Brian, I respectfully disagree with
I actually teach a ‘negotiation’ unit at my university, and the 1-5-3-9-5-13 process actually does make sense. Their offer will be based on what you’re willing to pay, so it just means that they assess the player’s value ‘to you’, which they can only guess initially (5), however, they then realise that their guess was too low, and as such try to extract as much value as they can.
This especially occurs if they want to keep the player, as their BATNA – best alternative to negotiated agreement – is actually keeping a player they want (think of it as the opposite of a knock down price of a transfer listed player.
Feel free to respond, Hasta Santa Eulalia
I’m sure that’s the logic behind the computer model, t’OM, but I really doubt that it describes the normal behavior of real teams negotiating over a player. Once the selling team has named an acceptable price, I’d be very surprised if they then disowned that price and demanded more every time the buying team tried to meet them halfway.
I’m sure there are exceptional cases, but I’d guess that normal negotiations involve finding the acceptable middle after an initially low bid and an initially high counter.
Fair enough, and that’s a valid point, I’ve just seen so many people rubbish this transfer structure as ‘illogical’ (not only on this website) and I felt the need to show that there was a real (albeit not fool proof) logic behind it.

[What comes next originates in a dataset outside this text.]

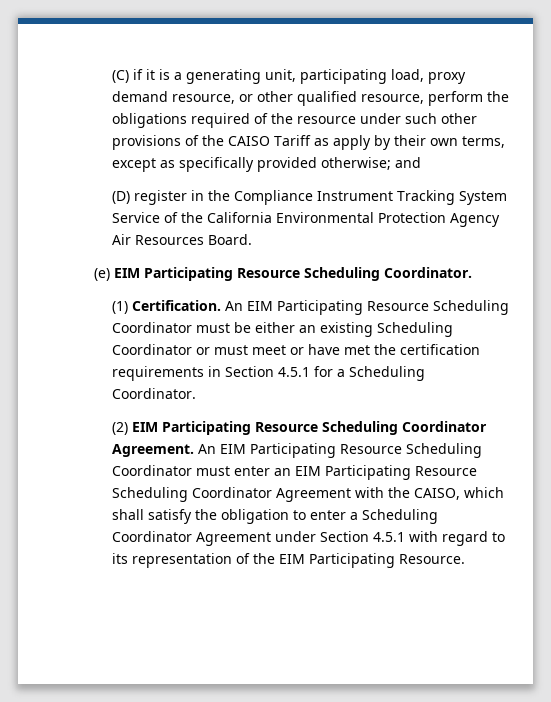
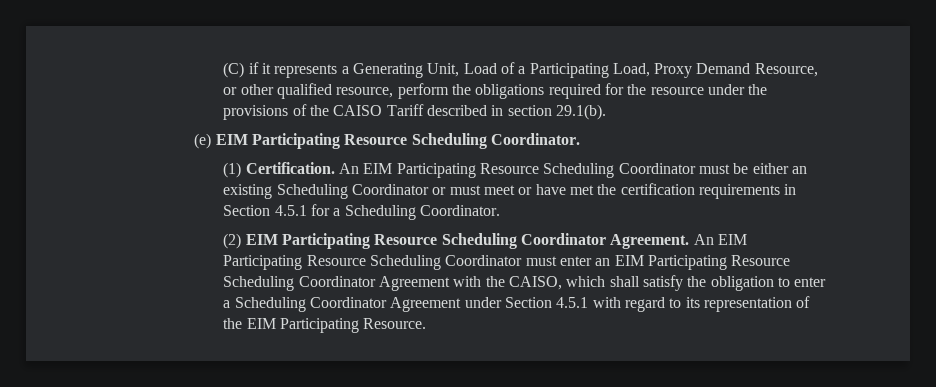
[158,69,466,84] [111,91,235,104] is a generating unit, participating load, proxy demand resource, -> [274,62,818,78] represents a Generating Unit, Load of a Participating Load, Proxy Demand Resource,
[253,113,268,124] of -> [604,83,624,95] for
[404,113,477,124] such other -> [748,84,768,95] the
[313,135,505,150] [111,157,421,172] [111,190,507,205] [111,212,500,227] [111,234,252,245] as apply by their own terms, except as specifically provided otherwise; and // (D) register in the Compliance Instrument Tracking System Service of the California Environmental Protection Agency Air Resources Board. -> [426,104,606,120] described in section 29.1(b).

okay…michael dogan: he’s a beast, clearly; but what’s his size? if he has great size too…good lord. terrible to get beaten from the right wing on the left, especially on a header contested by the left back, but if he had any bulk he could dominate most second forwards/wingers he’d come up against for headers (provided he’s bigger than 5’3″)
and yes, i know i’m reading this in a time capsule and i’m years too late– but this is the internet, dammit!
I was never going to comment since I’m years behind this, but not only a video gaming football fan, but a closet geek as well? I’m going to read everything you’ve got out there now. I luckily found you on Grantland because I followed Simmons there. For all of his cultural references, he can’t compare with that Raistlin reference. That one had me yelp out loud with joy (at work mind you). It was a perfect analogy for the situation and so obscure!
Congrats on the Champions League, can’t wait to keep reading and see how it all unfolds.